→ **Data**
##########
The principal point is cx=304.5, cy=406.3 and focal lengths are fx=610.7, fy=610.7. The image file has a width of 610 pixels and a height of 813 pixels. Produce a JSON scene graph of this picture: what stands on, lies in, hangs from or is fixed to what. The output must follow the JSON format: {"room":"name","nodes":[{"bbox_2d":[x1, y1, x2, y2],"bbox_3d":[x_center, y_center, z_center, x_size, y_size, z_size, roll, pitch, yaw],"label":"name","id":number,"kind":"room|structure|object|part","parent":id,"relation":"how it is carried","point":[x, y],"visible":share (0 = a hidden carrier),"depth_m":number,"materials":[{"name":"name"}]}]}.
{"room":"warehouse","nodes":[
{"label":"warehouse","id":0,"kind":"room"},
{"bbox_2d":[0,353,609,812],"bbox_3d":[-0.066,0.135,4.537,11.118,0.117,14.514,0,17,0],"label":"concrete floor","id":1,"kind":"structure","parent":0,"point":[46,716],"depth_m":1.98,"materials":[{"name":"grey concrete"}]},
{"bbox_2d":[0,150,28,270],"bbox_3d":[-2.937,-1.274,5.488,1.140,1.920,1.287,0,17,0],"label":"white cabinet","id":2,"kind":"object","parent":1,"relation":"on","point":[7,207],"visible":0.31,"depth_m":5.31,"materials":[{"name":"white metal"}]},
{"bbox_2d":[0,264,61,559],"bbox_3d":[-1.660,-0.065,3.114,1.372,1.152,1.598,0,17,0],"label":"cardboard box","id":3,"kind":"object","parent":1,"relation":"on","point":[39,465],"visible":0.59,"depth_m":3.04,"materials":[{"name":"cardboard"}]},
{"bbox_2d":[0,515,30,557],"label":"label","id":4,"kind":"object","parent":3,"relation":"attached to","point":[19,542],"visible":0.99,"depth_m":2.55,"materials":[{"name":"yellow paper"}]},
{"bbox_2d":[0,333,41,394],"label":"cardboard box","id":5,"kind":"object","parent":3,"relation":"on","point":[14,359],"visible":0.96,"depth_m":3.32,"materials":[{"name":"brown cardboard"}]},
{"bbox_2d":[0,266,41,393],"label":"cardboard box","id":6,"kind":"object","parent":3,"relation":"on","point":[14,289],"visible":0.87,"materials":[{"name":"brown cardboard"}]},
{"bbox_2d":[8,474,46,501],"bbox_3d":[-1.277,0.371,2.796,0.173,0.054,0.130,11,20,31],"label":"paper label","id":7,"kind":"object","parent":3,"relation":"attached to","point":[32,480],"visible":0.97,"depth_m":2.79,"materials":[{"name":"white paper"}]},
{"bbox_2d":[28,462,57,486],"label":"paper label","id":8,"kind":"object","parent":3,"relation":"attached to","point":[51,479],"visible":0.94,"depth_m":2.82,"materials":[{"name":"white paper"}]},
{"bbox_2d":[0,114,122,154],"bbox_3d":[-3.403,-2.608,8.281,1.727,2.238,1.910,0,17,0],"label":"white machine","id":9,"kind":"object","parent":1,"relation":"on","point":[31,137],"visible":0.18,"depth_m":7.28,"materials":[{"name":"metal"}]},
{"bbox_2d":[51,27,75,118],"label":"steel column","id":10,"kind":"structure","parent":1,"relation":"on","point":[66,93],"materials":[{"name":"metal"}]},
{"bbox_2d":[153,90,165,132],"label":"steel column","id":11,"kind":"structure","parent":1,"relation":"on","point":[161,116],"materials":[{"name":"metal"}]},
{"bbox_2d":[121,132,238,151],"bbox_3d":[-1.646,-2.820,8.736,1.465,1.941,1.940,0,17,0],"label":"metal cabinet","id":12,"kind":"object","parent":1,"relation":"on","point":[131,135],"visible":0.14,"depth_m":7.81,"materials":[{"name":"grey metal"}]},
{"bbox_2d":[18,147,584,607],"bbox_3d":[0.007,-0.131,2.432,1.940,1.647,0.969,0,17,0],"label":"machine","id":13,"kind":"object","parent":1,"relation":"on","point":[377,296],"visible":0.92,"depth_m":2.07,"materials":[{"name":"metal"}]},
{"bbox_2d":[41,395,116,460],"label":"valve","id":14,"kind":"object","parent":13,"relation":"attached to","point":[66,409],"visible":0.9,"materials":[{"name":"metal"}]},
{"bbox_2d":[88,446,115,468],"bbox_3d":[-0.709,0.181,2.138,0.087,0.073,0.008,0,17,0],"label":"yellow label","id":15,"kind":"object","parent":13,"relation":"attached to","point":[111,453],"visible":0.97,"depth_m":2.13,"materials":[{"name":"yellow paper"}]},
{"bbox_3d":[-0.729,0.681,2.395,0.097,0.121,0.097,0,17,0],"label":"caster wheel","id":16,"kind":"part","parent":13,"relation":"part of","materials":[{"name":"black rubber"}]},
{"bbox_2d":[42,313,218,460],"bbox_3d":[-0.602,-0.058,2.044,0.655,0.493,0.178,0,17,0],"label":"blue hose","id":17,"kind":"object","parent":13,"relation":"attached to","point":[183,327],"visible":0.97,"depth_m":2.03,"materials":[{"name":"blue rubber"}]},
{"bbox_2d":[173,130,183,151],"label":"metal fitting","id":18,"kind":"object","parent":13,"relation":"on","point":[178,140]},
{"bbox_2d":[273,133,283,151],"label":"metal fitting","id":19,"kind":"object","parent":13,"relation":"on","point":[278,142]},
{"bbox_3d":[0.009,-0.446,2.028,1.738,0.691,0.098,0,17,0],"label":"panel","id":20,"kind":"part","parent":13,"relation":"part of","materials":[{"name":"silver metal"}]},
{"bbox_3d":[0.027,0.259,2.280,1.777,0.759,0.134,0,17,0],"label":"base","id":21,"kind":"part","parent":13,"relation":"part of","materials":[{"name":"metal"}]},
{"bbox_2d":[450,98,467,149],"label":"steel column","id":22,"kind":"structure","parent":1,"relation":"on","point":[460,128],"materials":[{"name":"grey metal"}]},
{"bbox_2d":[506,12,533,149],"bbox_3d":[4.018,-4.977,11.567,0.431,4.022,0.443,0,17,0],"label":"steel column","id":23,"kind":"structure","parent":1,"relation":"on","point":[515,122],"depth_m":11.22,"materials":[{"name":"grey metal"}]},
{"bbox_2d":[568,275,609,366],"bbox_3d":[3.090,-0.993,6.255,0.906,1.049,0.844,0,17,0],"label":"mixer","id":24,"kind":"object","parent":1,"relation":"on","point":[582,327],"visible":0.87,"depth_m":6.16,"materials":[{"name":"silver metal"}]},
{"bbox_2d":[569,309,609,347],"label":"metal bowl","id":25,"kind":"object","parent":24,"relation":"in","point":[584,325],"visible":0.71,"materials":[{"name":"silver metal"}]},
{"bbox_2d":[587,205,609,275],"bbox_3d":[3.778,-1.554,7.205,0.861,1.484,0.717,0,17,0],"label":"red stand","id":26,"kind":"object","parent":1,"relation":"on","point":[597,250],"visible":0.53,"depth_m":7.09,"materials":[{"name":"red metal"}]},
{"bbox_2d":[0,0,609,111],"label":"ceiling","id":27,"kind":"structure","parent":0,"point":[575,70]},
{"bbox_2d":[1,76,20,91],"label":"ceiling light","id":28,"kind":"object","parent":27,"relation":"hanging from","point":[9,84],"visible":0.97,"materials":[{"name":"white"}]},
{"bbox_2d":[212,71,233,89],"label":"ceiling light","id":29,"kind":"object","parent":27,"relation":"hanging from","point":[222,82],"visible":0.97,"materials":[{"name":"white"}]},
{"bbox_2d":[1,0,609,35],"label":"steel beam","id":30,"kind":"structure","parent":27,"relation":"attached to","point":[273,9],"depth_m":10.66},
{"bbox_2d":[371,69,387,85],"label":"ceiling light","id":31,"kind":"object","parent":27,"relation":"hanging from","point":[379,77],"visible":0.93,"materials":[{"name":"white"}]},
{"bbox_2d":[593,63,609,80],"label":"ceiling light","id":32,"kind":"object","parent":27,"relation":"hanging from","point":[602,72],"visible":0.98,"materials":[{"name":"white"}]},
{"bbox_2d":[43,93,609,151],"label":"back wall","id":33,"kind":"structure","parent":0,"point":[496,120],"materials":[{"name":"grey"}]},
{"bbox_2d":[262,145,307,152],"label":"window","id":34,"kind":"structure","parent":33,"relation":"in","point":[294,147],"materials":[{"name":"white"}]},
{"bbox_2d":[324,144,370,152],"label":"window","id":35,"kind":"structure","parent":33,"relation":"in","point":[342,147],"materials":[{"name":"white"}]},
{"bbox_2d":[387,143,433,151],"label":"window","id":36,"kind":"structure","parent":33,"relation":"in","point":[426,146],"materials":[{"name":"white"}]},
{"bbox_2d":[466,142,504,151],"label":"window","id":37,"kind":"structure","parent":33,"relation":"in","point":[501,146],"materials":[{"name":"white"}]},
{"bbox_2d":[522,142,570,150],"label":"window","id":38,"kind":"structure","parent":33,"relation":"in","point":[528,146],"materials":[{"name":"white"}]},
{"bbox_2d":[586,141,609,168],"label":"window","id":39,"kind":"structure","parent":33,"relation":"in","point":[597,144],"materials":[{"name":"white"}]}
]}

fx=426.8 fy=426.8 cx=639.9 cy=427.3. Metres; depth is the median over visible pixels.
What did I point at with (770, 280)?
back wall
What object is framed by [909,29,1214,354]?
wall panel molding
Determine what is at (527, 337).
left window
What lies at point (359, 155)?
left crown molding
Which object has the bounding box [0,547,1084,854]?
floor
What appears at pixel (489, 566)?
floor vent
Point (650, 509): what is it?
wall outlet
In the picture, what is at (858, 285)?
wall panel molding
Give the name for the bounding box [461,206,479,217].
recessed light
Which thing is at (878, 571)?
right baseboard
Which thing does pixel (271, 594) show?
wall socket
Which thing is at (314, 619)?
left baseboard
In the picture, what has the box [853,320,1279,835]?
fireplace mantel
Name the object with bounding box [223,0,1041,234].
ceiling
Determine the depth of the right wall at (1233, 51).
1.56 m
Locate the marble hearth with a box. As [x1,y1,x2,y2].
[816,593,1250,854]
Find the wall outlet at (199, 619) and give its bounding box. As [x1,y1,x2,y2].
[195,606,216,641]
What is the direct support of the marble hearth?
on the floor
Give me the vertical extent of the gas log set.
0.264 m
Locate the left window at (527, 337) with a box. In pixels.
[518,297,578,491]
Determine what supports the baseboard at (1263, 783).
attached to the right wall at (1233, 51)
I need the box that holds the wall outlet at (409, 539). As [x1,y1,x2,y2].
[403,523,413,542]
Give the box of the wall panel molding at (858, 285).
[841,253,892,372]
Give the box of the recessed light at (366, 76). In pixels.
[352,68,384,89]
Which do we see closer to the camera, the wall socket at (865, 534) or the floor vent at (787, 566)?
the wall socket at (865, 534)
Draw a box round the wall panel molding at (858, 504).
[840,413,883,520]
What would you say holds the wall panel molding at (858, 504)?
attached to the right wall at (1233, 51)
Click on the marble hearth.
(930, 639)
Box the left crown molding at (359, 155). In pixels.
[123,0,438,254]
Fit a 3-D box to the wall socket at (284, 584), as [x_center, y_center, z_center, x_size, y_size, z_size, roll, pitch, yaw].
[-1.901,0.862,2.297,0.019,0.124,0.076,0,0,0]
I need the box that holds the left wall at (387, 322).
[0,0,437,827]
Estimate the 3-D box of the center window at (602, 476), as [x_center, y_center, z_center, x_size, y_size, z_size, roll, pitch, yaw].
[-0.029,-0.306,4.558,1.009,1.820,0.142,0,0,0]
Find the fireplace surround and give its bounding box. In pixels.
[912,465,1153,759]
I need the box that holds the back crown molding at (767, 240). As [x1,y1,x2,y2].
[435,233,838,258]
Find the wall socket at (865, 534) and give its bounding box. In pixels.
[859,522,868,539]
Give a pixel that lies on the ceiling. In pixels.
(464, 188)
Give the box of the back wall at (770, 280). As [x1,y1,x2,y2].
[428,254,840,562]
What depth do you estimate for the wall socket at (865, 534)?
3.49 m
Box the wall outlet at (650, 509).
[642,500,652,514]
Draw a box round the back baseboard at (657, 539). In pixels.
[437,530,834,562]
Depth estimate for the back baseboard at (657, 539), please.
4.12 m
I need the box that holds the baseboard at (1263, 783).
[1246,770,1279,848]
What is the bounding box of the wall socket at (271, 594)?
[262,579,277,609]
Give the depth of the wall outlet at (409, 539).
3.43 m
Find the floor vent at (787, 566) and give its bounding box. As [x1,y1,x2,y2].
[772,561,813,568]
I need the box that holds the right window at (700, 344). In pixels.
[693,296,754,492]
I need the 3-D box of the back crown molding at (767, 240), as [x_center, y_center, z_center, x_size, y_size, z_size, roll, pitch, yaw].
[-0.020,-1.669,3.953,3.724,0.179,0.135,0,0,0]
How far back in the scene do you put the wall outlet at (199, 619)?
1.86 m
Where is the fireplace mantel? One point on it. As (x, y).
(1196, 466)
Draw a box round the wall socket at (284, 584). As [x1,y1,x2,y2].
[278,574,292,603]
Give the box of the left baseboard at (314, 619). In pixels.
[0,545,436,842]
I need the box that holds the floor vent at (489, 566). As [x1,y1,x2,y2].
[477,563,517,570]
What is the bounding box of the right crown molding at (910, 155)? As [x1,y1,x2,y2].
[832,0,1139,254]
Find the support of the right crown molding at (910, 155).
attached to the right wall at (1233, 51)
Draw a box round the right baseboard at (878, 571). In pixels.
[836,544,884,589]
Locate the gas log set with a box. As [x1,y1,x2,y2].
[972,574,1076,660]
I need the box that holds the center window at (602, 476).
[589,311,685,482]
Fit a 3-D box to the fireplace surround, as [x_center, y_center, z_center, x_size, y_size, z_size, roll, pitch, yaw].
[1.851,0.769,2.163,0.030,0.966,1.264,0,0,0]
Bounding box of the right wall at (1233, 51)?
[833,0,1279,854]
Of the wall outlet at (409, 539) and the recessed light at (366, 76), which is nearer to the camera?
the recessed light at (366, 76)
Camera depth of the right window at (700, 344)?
##########
Output, exactly and with no other text, the line that contains "Fit a 3-D box to the fireplace" and all lines from there to the end of the records.

Fit a 3-D box to the fireplace surround, as [x_center, y_center, z_center, x_size, y_size, z_size, roll, pitch, yaw].
[1.851,0.769,2.163,0.030,0.966,1.264,0,0,0]
Bounding box of the right wall at (1233, 51)?
[833,0,1279,854]
Of the wall outlet at (409, 539) and the recessed light at (366, 76), which is nearer to the camera?
the recessed light at (366, 76)
Camera depth of the right window at (700, 344)?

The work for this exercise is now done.